といった感じで苦言を呈しています。餅ロン、罰を与えずに召し抱えてますが。

 曹操の組織の特質は前述の通り合理性に富んだものなのでいわゆる

信賞必罰

を徹底。これは歴史書にもわざわざ書かれているもので、才能を認められて爵位という評価を得た人物も多い。ライバルの呉の孫権の人材構成だと、こうした抜擢というよりも、現地の有力豪族から優秀だとか評価の高い者を取りてる、という形が目立ちます。

 こういう点は現代にも通じる点で、要するに呉の場合

地元で創業し、その地で力を持つ人たちの内部に取り込みつつ拡大

という感じなんでしょうね。今であるなら、どこそこの有力者の息子を会社に採用し、親から便宜を図ってもらう、といった感じ。

 その点、曹操はそういう形よりも配属先での結果によって評価するスタイル。結果できちんと判定してくれるため、部下も結果を出そうとする。結果を出すための人材配置や採用、という部分において人事のプロといえる

荀彧

がいたため、組織運営としても時間がたてばたつほど安定を手にしながら拡大していく。こういった戦略性もはらみながら拡大していったのです。
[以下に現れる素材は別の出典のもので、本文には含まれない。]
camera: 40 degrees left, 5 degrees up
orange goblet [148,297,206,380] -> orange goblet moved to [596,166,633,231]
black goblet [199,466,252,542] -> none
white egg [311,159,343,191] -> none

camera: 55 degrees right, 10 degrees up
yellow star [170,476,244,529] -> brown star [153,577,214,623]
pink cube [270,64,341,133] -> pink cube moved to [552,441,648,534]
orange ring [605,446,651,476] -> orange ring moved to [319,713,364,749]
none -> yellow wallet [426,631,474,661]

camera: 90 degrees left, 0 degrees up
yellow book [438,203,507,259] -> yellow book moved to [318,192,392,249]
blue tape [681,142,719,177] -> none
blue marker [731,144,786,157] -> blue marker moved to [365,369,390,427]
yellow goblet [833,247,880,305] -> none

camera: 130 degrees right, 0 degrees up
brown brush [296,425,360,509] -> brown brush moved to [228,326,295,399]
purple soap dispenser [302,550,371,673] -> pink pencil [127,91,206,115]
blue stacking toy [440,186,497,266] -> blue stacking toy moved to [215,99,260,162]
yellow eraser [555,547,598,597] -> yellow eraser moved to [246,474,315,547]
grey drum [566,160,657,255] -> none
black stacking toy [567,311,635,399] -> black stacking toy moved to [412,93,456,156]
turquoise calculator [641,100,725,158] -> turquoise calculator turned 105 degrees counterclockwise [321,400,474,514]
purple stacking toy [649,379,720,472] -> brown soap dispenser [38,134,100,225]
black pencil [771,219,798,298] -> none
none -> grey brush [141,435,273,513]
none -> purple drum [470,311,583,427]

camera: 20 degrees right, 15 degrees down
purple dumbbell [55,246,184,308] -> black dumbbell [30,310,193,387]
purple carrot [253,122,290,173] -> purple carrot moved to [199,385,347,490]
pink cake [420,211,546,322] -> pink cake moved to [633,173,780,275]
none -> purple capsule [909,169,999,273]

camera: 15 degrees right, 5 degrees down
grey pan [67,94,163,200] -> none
 曹操が三国で最大勢力になったのは、やはり人材の登用が大きかったといえます。選り好みせず、才能重視で…というのは法令ですら出してますし。才能による成果の最大化、という事を知っていたんでしょう。でもこれ、1800年程前の話ですからね。今でも通用する、というすごみはなかなか伝わらないかもしれませんが、相当すごいことだと分ります。

 それだけに、人材によって結果を出してきた曹操だからこそ、

郭嘉の死

は痛かったんでしょう。自分にないものを求められる曹操だからこそ、それをもたらしてくれていた郭嘉がいなくなってしまったのを。赤壁で彼が生きていたら、ああいう負け方は確かにしなかったかもしれませんね。

 そんな曹操も亡くなりますが、その際にも遺言は彼らしいもの。冠婚葬祭は手厚くするな、全員葬儀が終わったら持ち場にさっさと戻れ、などなど・・・。要するにあくまで先の展開を見据えていたんでしょうね。こういう点も、盛大な葬儀によって死を飾りたがる人達と一線画しています。

 自分が子供のころは劉備と…と思っていましたが、大人になったら

曹操のところで働きてーわ(笑)

となったのも、こういう合理性こそがむしろ万人に平等である、とわかったからでした。それがこれだけはるか昔の人と分かれば、尊敬の念がその分高まります。